# Best dewormer for tapeworms?



## 6e (Sep 10, 2005)

We generally use Drontal, but at $30 a tablet x 5 dogs.......

Is there any de-wormer that is excellent for tapeworms that doesn't cost quite so much? I will say that Drontal works beautifully, but just can't quite choke down that much money right now.


----------



## farmmom (Jan 4, 2009)

Drontal is what we always used at the vet's office. It is now OTC which I would think would make it less expensive. $30/pill!!! OUCH!!!! I'm not sure what else to use. I know Panacur will get the type passed by eating rodents, but not the type spread through fleas. We used to check tapeworm segments under the microscope to determine which type it was, and use the less expensive Panacur for the one.


----------



## 6e (Sep 10, 2005)

farmmom said:


> Drontal is what we always used at the vet's office. It is now OTC which I would think would make it less expensive. $30/pill!!! OUCH!!!! I'm not sure what else to use. I know Panacur will get the type passed by eating rodents, but not the type spread through fleas. We used to check tapeworm segments under the microscope to determine which type it was, and use the less expensive Panacur for the one.
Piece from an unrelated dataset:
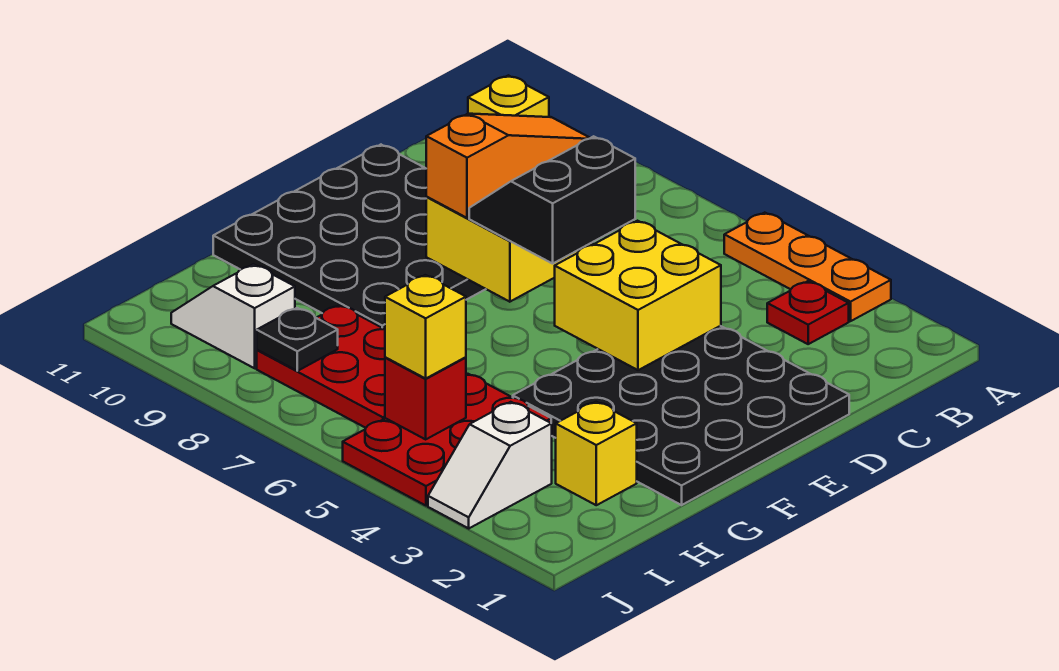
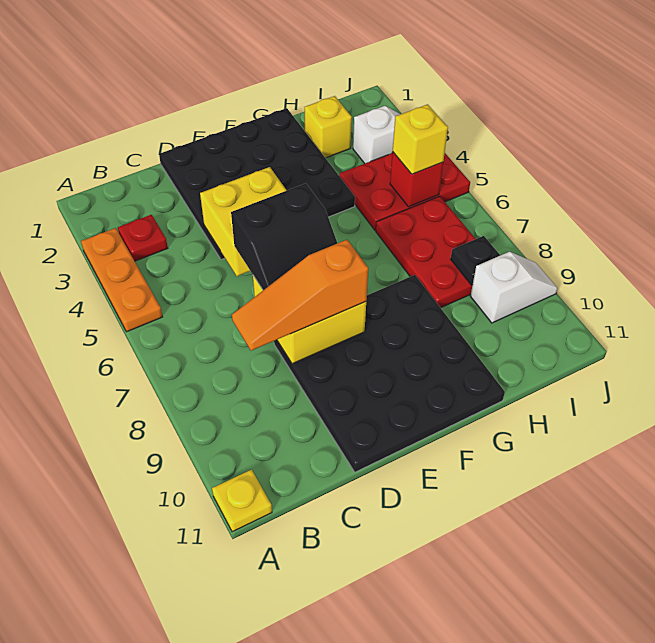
white slope I9:I10 level 1 top 9 -> white slope I9:J9 level 1 top I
Drontal is available OTC now? I was looking on 1800PetMeds and it still said by prescription only. 
The vet here did say I could get it for $17 a pill here. So, we'll probably just go with that. I think this is the kind being spread by fleas. We've battled this for years. We brought in a rescue dog years ago that had them and since we've never been able to completely wipe out the flea population, we also haven't been able to totally wipe out the worm population.


----------



## farmmom (Jan 4, 2009)

I've seen it at places like PetsMart on the shelf. It went OTC a few years ago - of course, they may have pulled it back. The drug name is Prazyquantal, so you may be able to find it in genereic.


----------



## Bearfootfarm (Jul 13, 2006)

Safeguard 10% liquid "goat" wormer works well

Give 1ML/5lbs, on 3 consecutive days


----------



## GoldenMom (Jan 2, 2005)

Praziquantel-it gets both types of tapes. Panacur is not effective for "flea tapeworms". It can be bought OTC now.


----------



## 6e (Sep 10, 2005)

Thank you for the answers.


----------



## GraceMarie (Dec 18, 2004)

You can buy the "labeled for fish" version of praziquantel here:

http://www.valleyvet.com/ct_detail.html?pgguid=11bb46be-250b-4a3f-a9fa-f270bbd04f72

Dosage as follows:
5 lbs. & under: 1/2 tablet
6-10 lbs: 1 tablet
11-15 lbs.: 1 1/2 tablets
16-30 lbs.: 2 tablets
31-45 lbs.: 3 tablets
46-60 lbs. : 4 tablets
over 60 lbs.: 5 tablets

I use a lot of the fish meds for my dogs - same medication just much cheaper.


----------



## dezingg (Feb 25, 2010)

What dewormers work best for cats?

Thanks


----------



## farmmom (Jan 4, 2009)

dezingg said:


> What dewormers work best for cats?
> 
> Thanks


For tapes, praziquantal is also used. I've used panacur for other intestinal worms with great success. I don't recall the dosage though.


----------



## GoldenMom (Jan 2, 2005)

For what worms? The same meds as dogs for tapeworms. It depends on the worm(s) for other meds. Usually similar to what you would use for a dog (maybe a different dose).


----------